Die Gesundheitsbehörden empfehlen, dass nAMD-Patienten, die das Medikament neu einnehmen, mit vier Injektionen im Abstand von jeweils vier Wochen beginnen und später zu weniger häufigen Injektionen – im Abstand von bis zu 16 Wochen – wechseln.
Das von der Behörde vorgeschlagene DME-Protokoll beginnt mit einer Dosis in jedem der ersten vier Monate, gefolgt von Behandlungen, die individuell auf das Ansprechen des einzelnen Patienten zugeschnitten werden können.
Dies ist ein großer Fortschritt, der die Lebensqualität der Patienten verbessern wird, da sie die Injektionen seltener erhalten können.

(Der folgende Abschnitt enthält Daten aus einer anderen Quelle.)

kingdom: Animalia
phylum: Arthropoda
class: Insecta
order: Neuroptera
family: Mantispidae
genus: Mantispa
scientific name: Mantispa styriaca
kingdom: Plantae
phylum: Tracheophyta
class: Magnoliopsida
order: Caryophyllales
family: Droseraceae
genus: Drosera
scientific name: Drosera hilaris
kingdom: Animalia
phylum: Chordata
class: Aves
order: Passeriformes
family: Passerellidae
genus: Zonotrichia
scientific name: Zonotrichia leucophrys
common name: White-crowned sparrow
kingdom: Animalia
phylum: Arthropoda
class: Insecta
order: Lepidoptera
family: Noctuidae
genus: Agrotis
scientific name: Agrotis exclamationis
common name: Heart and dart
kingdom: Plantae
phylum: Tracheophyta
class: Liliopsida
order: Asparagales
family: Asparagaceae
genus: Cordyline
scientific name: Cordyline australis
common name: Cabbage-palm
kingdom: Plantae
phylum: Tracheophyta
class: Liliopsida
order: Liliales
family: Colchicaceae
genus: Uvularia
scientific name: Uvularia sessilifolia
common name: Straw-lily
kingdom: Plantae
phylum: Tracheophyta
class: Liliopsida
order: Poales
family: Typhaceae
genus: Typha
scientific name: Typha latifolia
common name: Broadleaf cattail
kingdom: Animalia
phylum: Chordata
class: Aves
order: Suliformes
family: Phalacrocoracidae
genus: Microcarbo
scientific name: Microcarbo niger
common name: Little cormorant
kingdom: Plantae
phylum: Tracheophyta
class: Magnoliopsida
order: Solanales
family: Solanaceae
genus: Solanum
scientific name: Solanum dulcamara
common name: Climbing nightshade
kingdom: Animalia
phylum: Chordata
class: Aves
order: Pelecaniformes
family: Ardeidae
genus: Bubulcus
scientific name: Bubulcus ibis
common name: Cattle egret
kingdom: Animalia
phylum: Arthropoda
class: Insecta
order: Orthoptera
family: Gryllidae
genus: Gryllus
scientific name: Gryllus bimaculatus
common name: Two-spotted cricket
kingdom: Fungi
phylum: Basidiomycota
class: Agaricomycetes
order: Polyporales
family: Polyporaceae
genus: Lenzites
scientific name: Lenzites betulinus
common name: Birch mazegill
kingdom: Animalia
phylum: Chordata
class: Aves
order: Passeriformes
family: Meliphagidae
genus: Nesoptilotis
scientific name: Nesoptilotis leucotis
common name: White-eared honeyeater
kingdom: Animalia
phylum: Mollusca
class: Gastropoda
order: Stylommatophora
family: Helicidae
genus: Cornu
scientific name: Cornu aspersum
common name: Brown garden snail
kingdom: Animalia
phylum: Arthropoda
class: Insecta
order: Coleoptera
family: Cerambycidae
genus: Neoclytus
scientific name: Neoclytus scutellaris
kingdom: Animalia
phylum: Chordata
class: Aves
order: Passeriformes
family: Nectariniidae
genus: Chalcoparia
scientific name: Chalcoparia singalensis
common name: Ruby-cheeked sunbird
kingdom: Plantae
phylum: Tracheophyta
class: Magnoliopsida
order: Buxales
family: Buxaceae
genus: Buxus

Mögliche Risiken während der Schwangerschaft und für Neugeborene
Angesichts des unbekannten potenziellen Risikos des Medikaments für ein ungeborenes Kind empfiehlt Genentech, dass die Patientinnen vor und während der Behandlung sowie für einige Zeit nach der letzten Dosis verhüten. Die Forscher wissen nicht, ob das Medikament in die Muttermilch übergeht.
Die am häufigsten gemeldete unerwünschte Nebenwirkung von Vabysmo (7 Prozent) war eine Bindehautblutung oder Blut auf dem Weißen des Auges. Die Ergebnisse der klinischen Studien bestätigen, dass das Medikament in äußerst seltenen Fällen lebensbedrohliche Blutgerinnsel bilden kann.
Die klinischen Studien der Phase 3 zeigten eine ausgezeichnete Haltbarkeit: Etwa 45 Prozent der Patienten waren nach 16 Wochen stabil und über 75 Prozent der Patienten waren nach 12 Wochen stabil.
Die Patienten sollten sich jedoch darüber im Klaren sein, dass die Ang-2-Hemmung trotz der vielversprechenden Daten aus den klinischen Studien ein Novum in der Augenheilkunde ist und Langzeitdaten derzeit noch fehlen.